Les mêmes remarques valent aussi pour les escalades de la Tchotcha, 3638 m, du Gran Bou Oulgen, 3915 m, et de la Dottach Kaya, 3800 m. Pour ces courses, il faut d' abord redescendre la gorge d' Amanaus pour pénétrer à droite ( est ) dans la vallée de Klouchor, parcourue par une ancienne route militaire, actuellement très fréquentée pour gagner la Mer Noire ( Bains de Sou-choumi ) par le col Klouchor, 2816 m. Il y a de nombreux camps de tourisme le long de cette route. Dans cette région, il ne faut pas compter sur un beau-fixe durable. Souvent le mauvais temps arrive brusquement du sud, mais il ne dure généralement pas longtemps en juillet et août dans les vallées septentrionales. Le camp de Belala Kaya à Dombai est l' un des mieux équipés, depuis 1960 on y trouve même des itinéraires de course imprimés.
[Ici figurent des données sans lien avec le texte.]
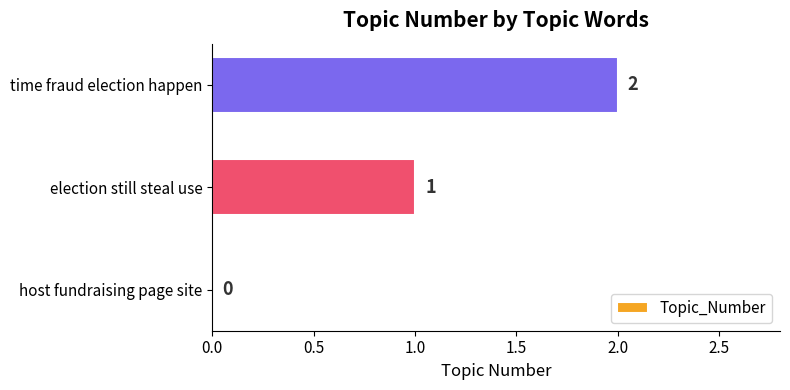

What is the average value?

1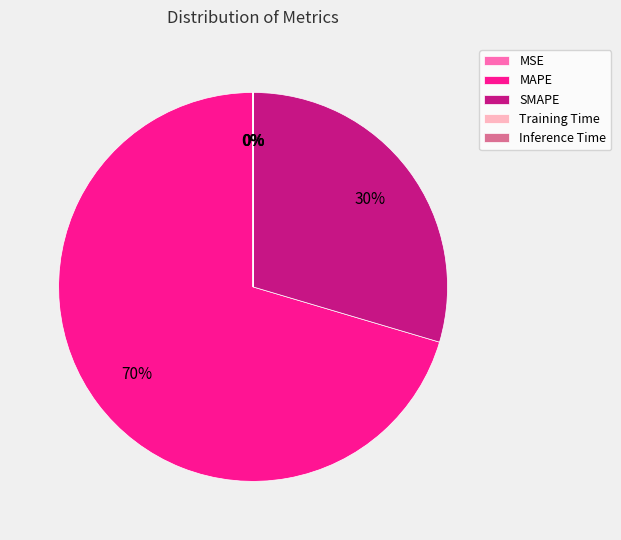

The SMAPE slice represents 30% of the pie. True or false?

True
La partie de la chaîne où le Kouban prend sa source, avec la Gwandra, 3983 m, est moins riche en beaux paysages 1. A l' ouest de l' Aksaut la glaciation diminue rapidement. Des hôtels se construisent actuellement dans la région d' Archys. La chaîne centrale abcasique, formée de roches primitives, conserve son caractère alpin encore pendant 90 km à l' ouest, où elle touche déjà à la mer.

Pour le voyage au Caucase, qui exige au minimum quatre jours depuis Zurich, il est préférable d' utiliser l' avion, tout au moins pour le trajet en territoire russe. On obtient les roubles nécessaires à la station frontière, qui changera le surplus au retour. Les aérodromes russes pour le Caucase sont Mineralnyje Wody ( bonne correspondance avec le « Turbasa » Piatigorsk ), et Mestia, capitale de la Suanétie, qui toutefois ne peut être atteinte en avion que de Koutaïs.
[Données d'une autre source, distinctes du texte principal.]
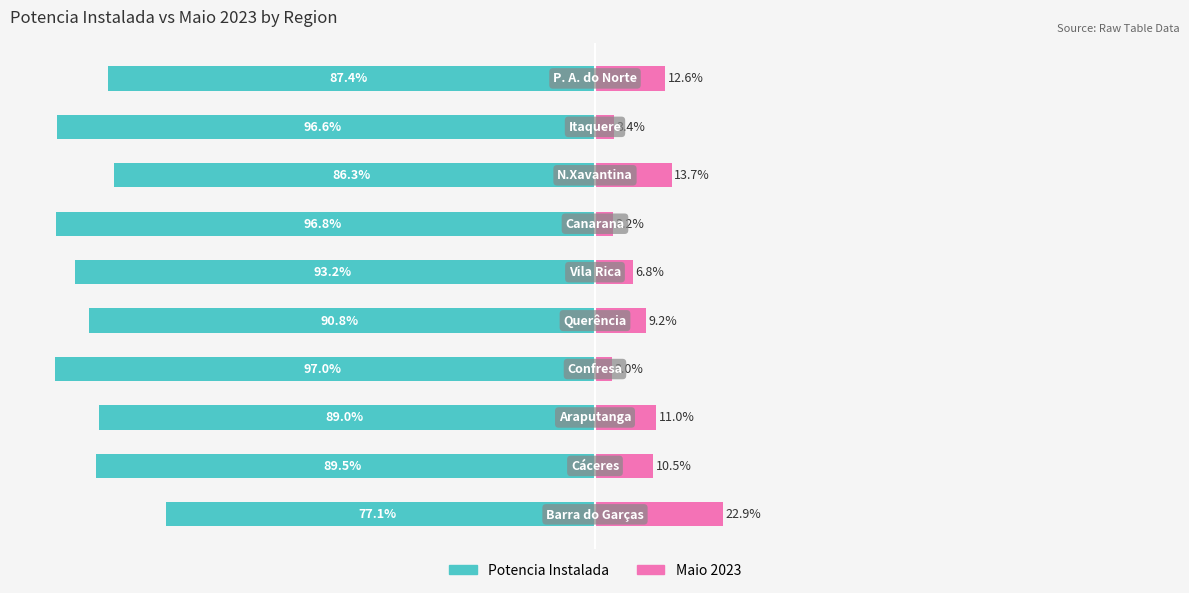

What is the smallest value displayed?

-97.0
En fait de cartes, en Russie, on ne trouve que les feuilles 1:250 000 de la Turistkaya march-rutnaya carta. L' ancienne carte Mörzbacher,l:140 000 ( Zentralkaukasus, en 3 feuilles ), éditée au début du siècle par l' E bavarois à des fins touristiques, est encore actuelle. Par contre le « Gipfelführer » du Caucase d' Afanasieff est tout à fait périmé. Un volume illustré de Lewin ( Moscou 1935 ) contient une très bonne description des grands cols caucasiens.

Je n' ai vu nulle part, aux étalages des librairies, des livres traitant du Caucase au point de vue alpin. Etant donné l' organisation des sports actuellement en vigueur, une telle littérature est probablement peu demandée.Traduit par L. S.